### GOAL OF THE EXERCISE
For the listing below, return the line containing "[79,191,223,205] [79,209,421,223] //", the line containing "[614,526,673,537] reviewer. ->", and all lines in between, exactly as written and nothing else.

### PROVIDED MATERIAL
[Start of section]

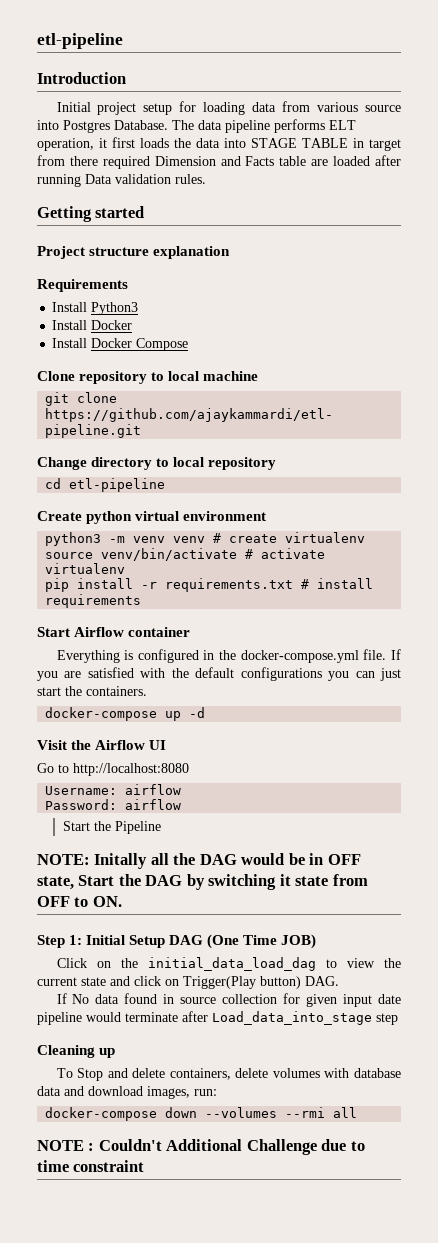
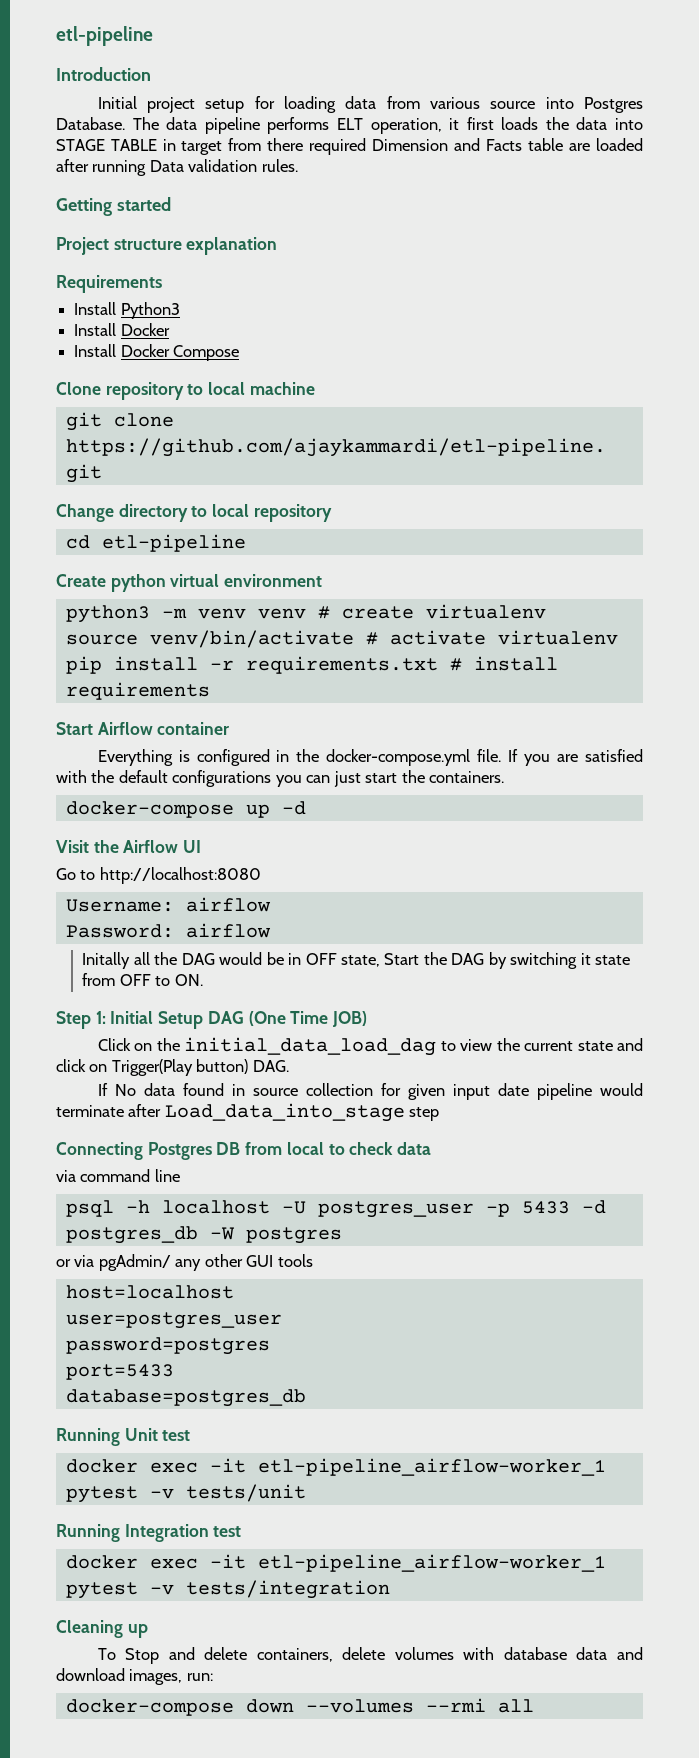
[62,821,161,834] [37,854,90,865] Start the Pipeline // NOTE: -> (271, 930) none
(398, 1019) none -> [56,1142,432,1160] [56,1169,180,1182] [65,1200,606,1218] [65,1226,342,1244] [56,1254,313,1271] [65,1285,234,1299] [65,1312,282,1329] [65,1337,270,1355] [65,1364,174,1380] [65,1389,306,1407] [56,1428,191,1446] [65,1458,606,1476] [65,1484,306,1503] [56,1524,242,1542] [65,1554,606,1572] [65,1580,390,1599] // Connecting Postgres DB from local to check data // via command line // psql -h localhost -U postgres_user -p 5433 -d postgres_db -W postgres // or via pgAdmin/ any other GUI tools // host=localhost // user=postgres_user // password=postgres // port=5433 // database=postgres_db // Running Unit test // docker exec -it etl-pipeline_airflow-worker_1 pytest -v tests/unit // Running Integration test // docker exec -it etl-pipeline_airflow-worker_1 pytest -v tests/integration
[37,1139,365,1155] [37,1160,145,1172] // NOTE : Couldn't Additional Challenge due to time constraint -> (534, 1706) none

[End of section]
[Start of section]

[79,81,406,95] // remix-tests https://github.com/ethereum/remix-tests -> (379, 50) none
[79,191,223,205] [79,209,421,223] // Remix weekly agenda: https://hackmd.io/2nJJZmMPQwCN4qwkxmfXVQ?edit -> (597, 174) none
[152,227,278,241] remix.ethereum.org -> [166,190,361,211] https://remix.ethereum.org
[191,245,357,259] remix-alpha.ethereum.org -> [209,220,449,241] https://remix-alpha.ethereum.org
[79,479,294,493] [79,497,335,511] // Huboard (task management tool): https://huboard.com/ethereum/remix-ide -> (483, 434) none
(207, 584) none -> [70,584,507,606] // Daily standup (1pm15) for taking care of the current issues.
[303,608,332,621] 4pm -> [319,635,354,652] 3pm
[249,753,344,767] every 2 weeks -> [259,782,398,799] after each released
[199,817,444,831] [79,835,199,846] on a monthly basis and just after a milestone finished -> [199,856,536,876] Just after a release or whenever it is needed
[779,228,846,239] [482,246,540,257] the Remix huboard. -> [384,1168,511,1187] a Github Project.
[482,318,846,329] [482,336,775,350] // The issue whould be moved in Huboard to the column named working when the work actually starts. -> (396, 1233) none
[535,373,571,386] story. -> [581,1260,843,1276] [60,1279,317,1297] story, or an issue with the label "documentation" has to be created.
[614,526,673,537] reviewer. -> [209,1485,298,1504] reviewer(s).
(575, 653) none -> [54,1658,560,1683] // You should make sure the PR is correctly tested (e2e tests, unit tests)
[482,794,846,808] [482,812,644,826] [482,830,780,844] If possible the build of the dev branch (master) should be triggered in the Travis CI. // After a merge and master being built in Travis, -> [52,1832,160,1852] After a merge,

[End of section]
[Start of section]

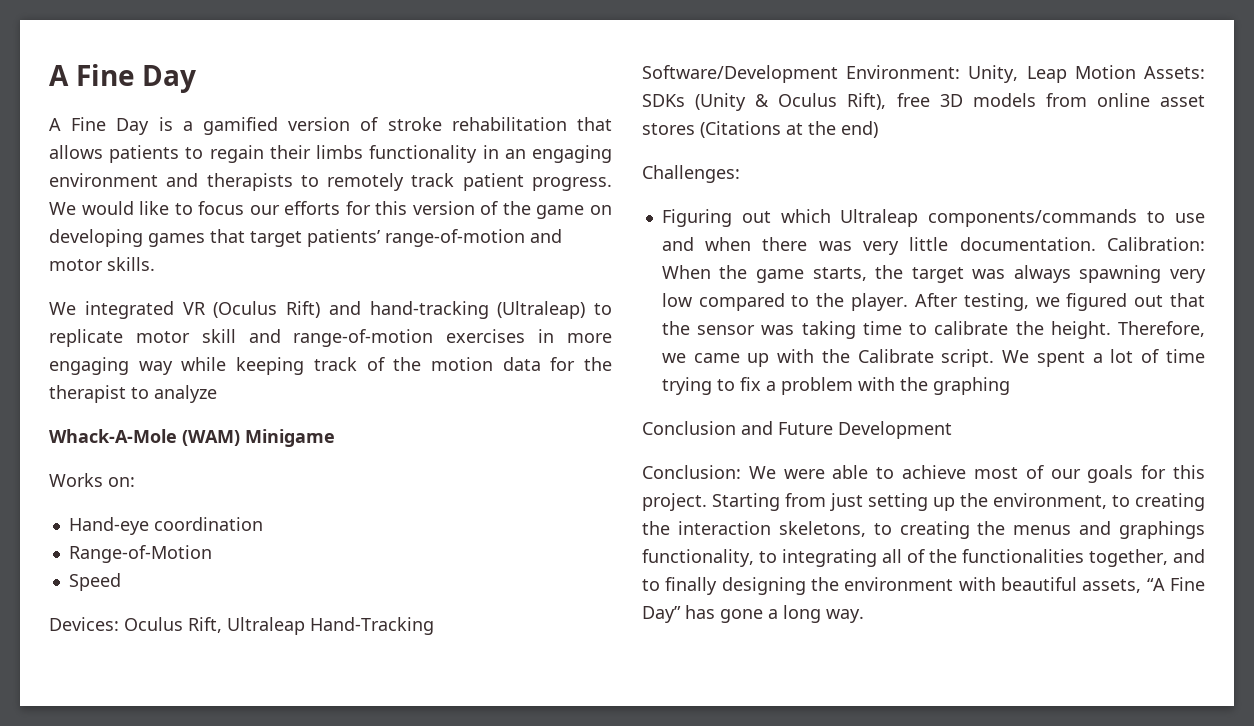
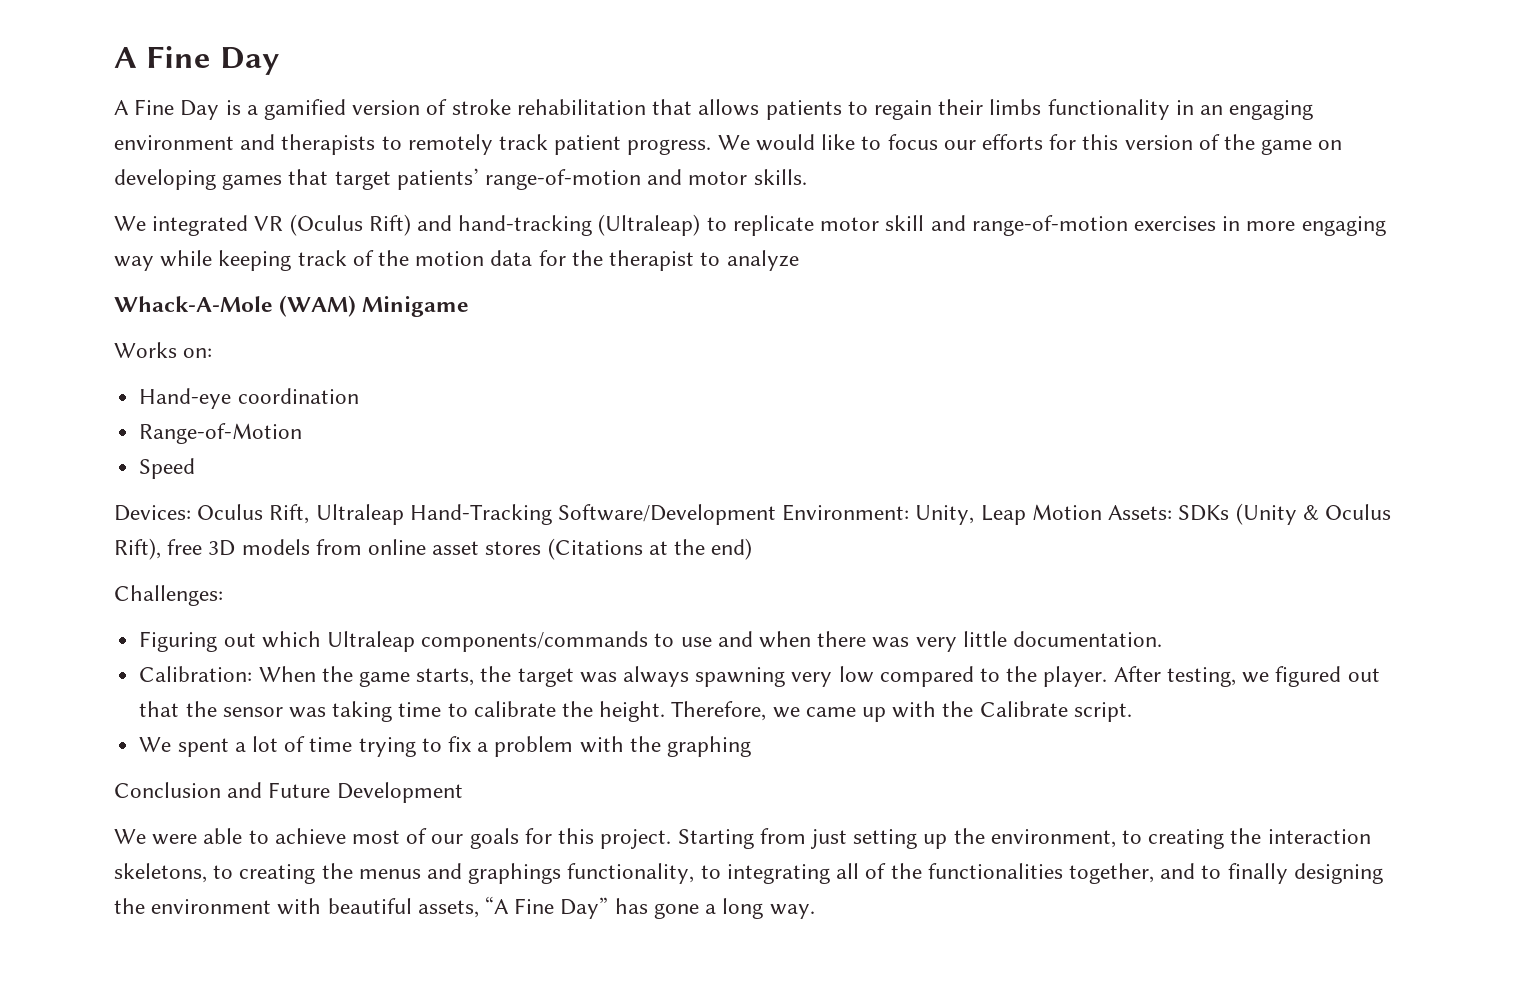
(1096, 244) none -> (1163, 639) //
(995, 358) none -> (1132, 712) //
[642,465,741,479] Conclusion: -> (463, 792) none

[End of section]

### SOLUTION FOR THIS EXERCISE
[79,191,223,205] [79,209,421,223] // Remix weekly agenda: https://hackmd.io/2nJJZmMPQwCN4qwkxmfXVQ?edit -> (597, 174) none
[152,227,278,241] remix.ethereum.org -> [166,190,361,211] https://remix.ethereum.org
[191,245,357,259] remix-alpha.ethereum.org -> [209,220,449,241] https://remix-alpha.ethereum.org
[79,479,294,493] [79,497,335,511] // Huboard (task management tool): https://huboard.com/ethereum/remix-ide -> (483, 434) none
(207, 584) none -> [70,584,507,606] // Daily standup (1pm15) for taking care of the current issues.
[303,608,332,621] 4pm -> [319,635,354,652] 3pm
[249,753,344,767] every 2 weeks -> [259,782,398,799] after each released
[199,817,444,831] [79,835,199,846] on a monthly basis and just after a milestone finished -> [199,856,536,876] Just after a release or whenever it is needed
[779,228,846,239] [482,246,540,257] the Remix huboard. -> [384,1168,511,1187] a Github Project.
[482,318,846,329] [482,336,775,350] // The issue whould be moved in Huboard to the column named working when the work actually starts. -> (396, 1233) none
[535,373,571,386] story. -> [581,1260,843,1276] [60,1279,317,1297] story, or an issue with the label "documentation" has to be created.
[614,526,673,537] reviewer. -> [209,1485,298,1504] reviewer(s).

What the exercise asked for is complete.